Many companies have policies designed specifically to combat fraternization. These policies are enforced by management and human resources departments. Check your employee handbook to see what your company's policy is if you are concerned about fraternization. Some companies have policies that employees who fraternize, even if it does not disrupt their work, can be fired without any further discussion.
Nature of Fraternization
Fraternization can occur on different levels. It is normal for friendships to develop in the workplace. Fraternization policies exist to encourage employees to keep these friendships professional at work. Meeting up with co-workers and managers outside of work for a drink or dinner does not cross the line into fraternization unless it results in favoritism or leads to inappropriate romantic relationships. While being friends with a co-worker doesn't mean you can be fired from your job, you could get fired if your relationship causes a disruption at work. Rather than risk losing a job for your relationship, keep all of your personal relationships out of the workplace, even if they are with co-workers.
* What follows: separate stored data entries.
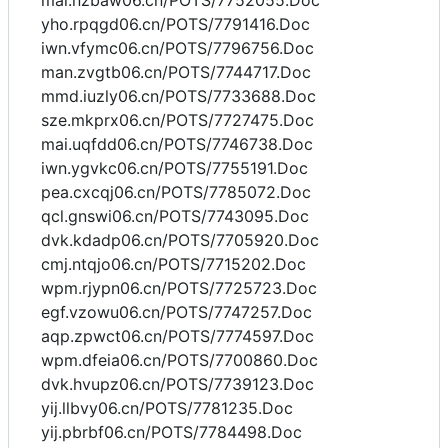
mai.nzbaw06.cn/POTS/7752055.Doc
yho.rpqgd06.cn/POTS/7791416.Doc
iwn.vfymc06.cn/POTS/7796756.Doc
man.zvgtb06.cn/POTS/7744717.Doc
mmd.iuzly06.cn/POTS/7733688.Doc
sze.mkprx06.cn/POTS/7727475.Doc
mai.uqfdd06.cn/POTS/7746738.Doc
iwn.ygvkc06.cn/POTS/7755191.Doc
pea.cxcqj06.cn/POTS/7785072.Doc
qcl.gnswi06.cn/POTS/7743095.Doc
dvk.kdadp06.cn/POTS/7705920.Doc
cmj.ntqjo06.cn/POTS/7715202.Doc
wpm.rjypn06.cn/POTS/7725723.Doc
egf.vzowu06.cn/POTS/7747257.Doc
aqp.zpwct06.cn/POTS/7774597.Doc
wpm.dfeia06.cn/POTS/7700860.Doc
dvk.hvupz06.cn/POTS/7739123.Doc
yij.llbvy06.cn/POTS/7781235.Doc
yij.pbrbf06.cn/POTS/7784498.Doc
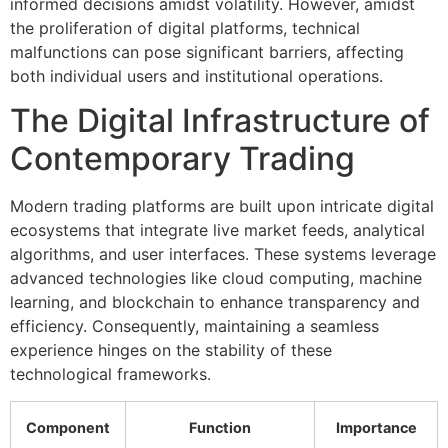
informed decisions amidst volatility. However, amidst
the proliferation of digital platforms, technical
malfunctions can pose significant barriers, affecting
both individual users and institutional operations.
The Digital Infrastructure of
Contemporary Trading
Modern trading platforms are built upon intricate digital
ecosystems that integrate live market feeds, analytical
algorithms, and user interfaces. These systems leverage
advanced technologies like cloud computing, machine
learning, and blockchain to enhance transparency and
efficiency. Consequently, maintaining a seamless
experience hinges on the stability of these
technological frameworks.
Component
Function
Importance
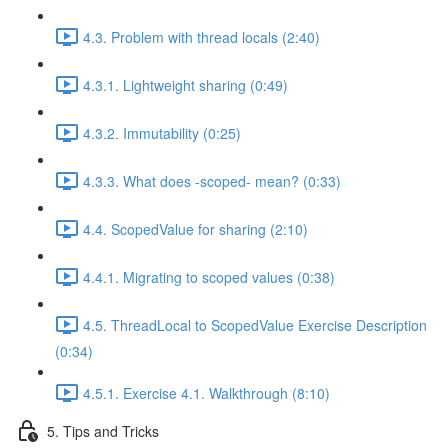
4.3. Problem with thread locals (2:40)
4.3.1. Lightweight sharing (0:49)
4.3.2. Immutability (0:25)
4.3.3. What does -scoped- mean? (0:33)
4.4. ScopedValue for sharing (2:10)
4.4.1. Migrating to scoped values (0:38)
4.5. ThreadLocal to ScopedValue Exercise Description
(0:34)
4.5.1. Exercise 4.1. Walkthrough (8:10)
5. Tips and Tricks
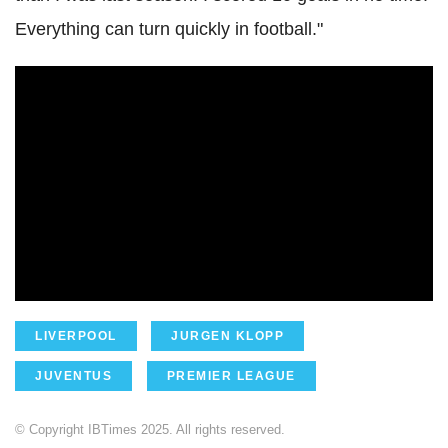
Everything can turn quickly in football."
LIVERPOOL
JURGEN KLOPP
JUVENTUS
PREMIER LEAGUE
© Copyright IBTimes 2025. All rights reserved.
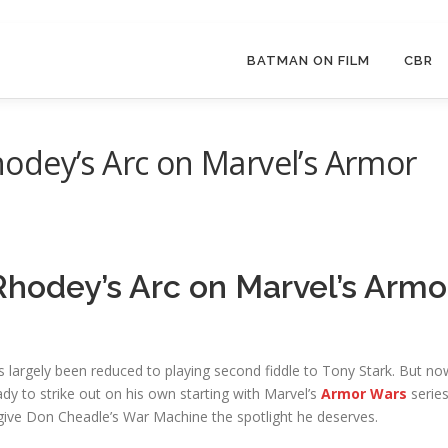
BATMAN ON FILM
CBR
odey’s Arc on Marvel’s Armor
hodey’s Arc on Marvel’s Armo
largely been reduced to playing second fiddle to Tony Stark. But no
ady to strike out on his own starting with Marvel’s
Armor Wars
serie
y give Don Cheadle’s War Machine the spotlight he deserves.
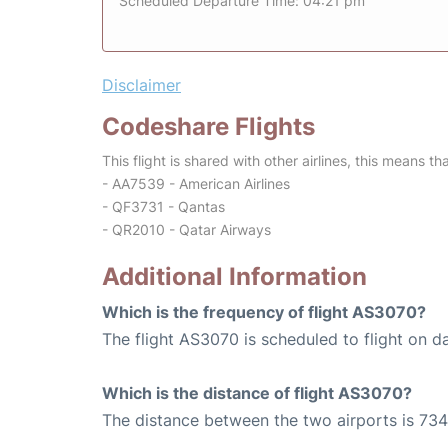
Scheduled Departure Time: 04:21 pm
Disclaimer
Codeshare Flights
This flight is shared with other airlines, this means th
- AA7539 - American Airlines
- QF3731 - Qantas
- QR2010 - Qatar Airways
Additional Information
Which is the frequency of flight AS3070?
The flight AS3070 is scheduled to flight on da
Which is the distance of flight AS3070?
The distance between the two airports is 734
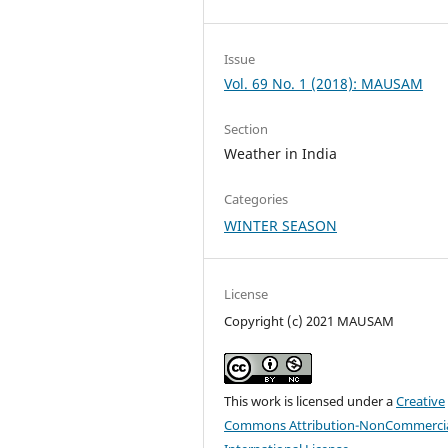
Issue
Vol. 69 No. 1 (2018): MAUSAM
Section
Weather in India
Categories
WINTER SEASON
License
Copyright (c) 2021 MAUSAM
This work is licensed under a
Creative
Commons Attribution-NonCommercia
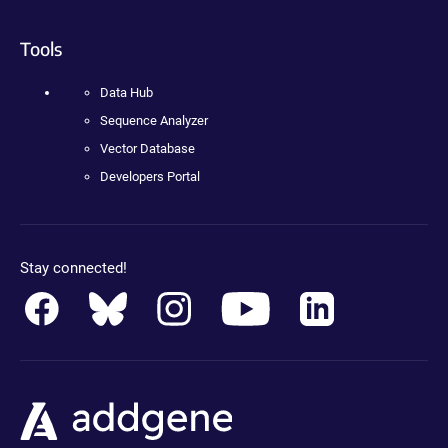
Tools
Data Hub
Sequence Analyzer
Vector Database
Developers Portal
Stay connected!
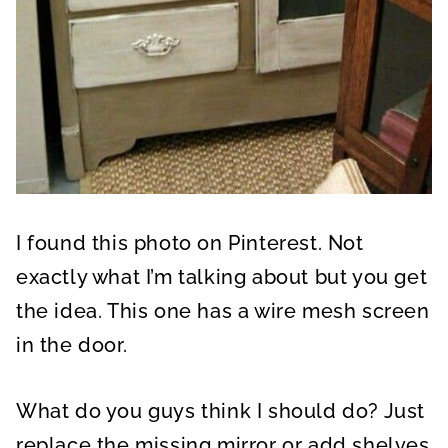
I found this photo on Pinterest. Not
exactly what I’m talking about but you get
the idea. This one has a wire mesh screen
in the door.
What do you guys think I should do? Just
replace the missing mirror or add shelves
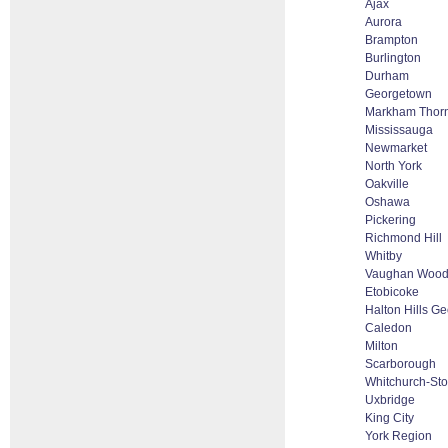
Ajax
Aurora
Brampton
Burlington
Durham
Georgetown
Markham Thornh
Mississauga
Newmarket
North York
Oakville
Oshawa
Pickering
Richmond Hill
Whitby
Vaughan Woodb
Etobicoke
Halton Hills G
Caledon
Milton
Scarborough
Whitchurch-Stou
Uxbridge
King City
York Region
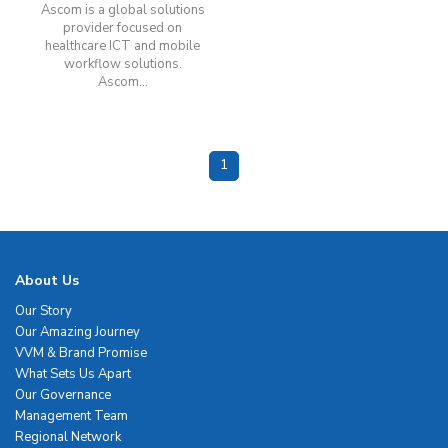
Ascom is a global solutions
provider focused on
healthcare ICT and mobile
workflow solutions.
Ascom...
1
About Us
Our Story
Our Amazing Journey
VVM & Brand Promise
What Sets Us Apart
Our Governance
Management Team
Regional Network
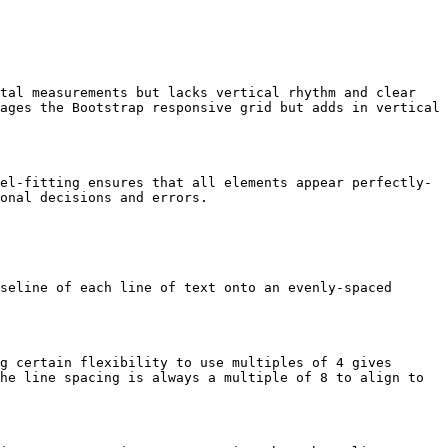
tal measurements but lacks vertical rhythm and clear 
ages the Bootstrap responsive grid but adds in vertical 
el-fitting ensures that all elements appear perfectly-
onal decisions and errors.

seline of each line of text onto an evenly-spaced 
g certain flexibility to use multiples of 4 gives 
he line spacing is always a multiple of 8 to align to 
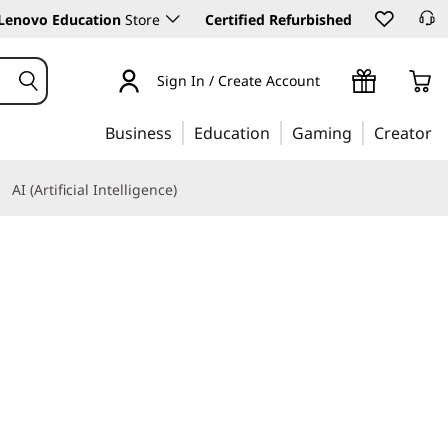
Lenovo Education
Store
Certified Refurbished
Sign In / Create Account
Business
Education
Gaming
Creator
AI (Artificial Intelligence)
Learn More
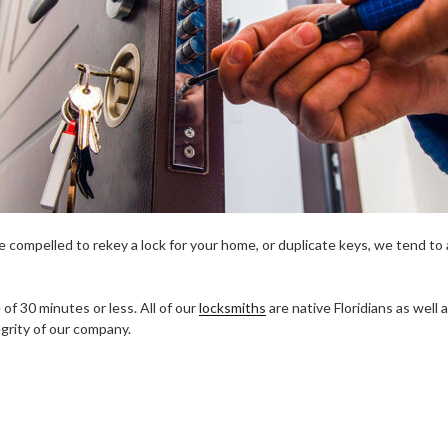
 compelled to rekey a lock for your home, or duplicate keys, we tend to ar
of 30 minutes or less. All of our
locksmiths
are native Floridians as well
grity of our company.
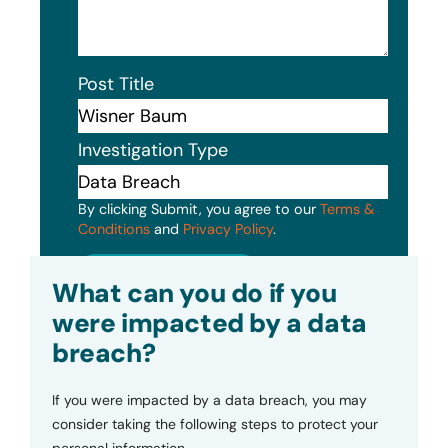
Post Title
Investigation Type
By clicking Submit, you agree to our
Terms &
Conditions
and
Privacy Policy
.
Submit
What can you do if you
were impacted by a data
breach?
If you were impacted by a data breach, you may
consider taking the following steps to protect your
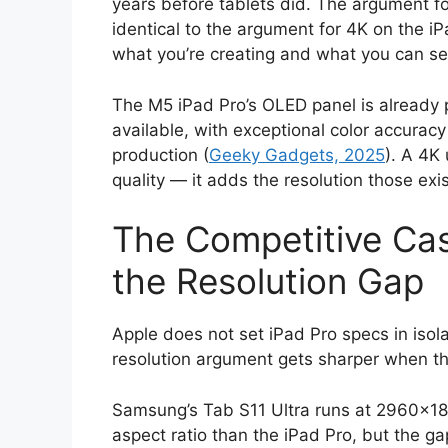
years before tablets did. The argument for
identical to the argument for 4K on the i
what you’re creating and what you can see
The M5 iPad Pro’s OLED panel is already 
available, with exceptional color accuracy
production (
Geeky Gadgets, 2025
). A 4K
quality — it adds the resolution those exi
The Competitive Cas
the Resolution Gap
Apple does not set iPad Pro specs in isol
resolution argument gets sharper when th
Samsung’s Tab S11 Ultra runs at 2960×184
aspect ratio than the iPad Pro, but the g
Legal issues can arise when fraternization becomes a problem in the workplace. Fraternization can become a sexual harassment lawsuit if the relationship ends badly. In companies where there is no formal fraternization policy but an employee is fired for fraternization, the fired employee could respond with a wrongful termination lawsuit. A former employee can sue for wrongful termination in the event that he is fired without cause, unless his employment contract states that he is an "at will" employee. At-will employees can terminate their employment or be terminated at any time for any reason. Companies may try to solve problems caused by fraternization by moving employees to another department or giving the involved employees a written warning before resorting to terminating employees.
Breach of Contract
Breaking fraternization policy rules that are strictly enforced can result in being fired for breach of contract. When new employees are hired they may be given an employment contract to sign. Once the contract is signed, both the employer and employee are obligated to abide by its terms. Fraternization clauses can be written into the contract. It is up to the employee to read and understand the policies. It can be a cause for dismissal if an employee does not conform to all company policies.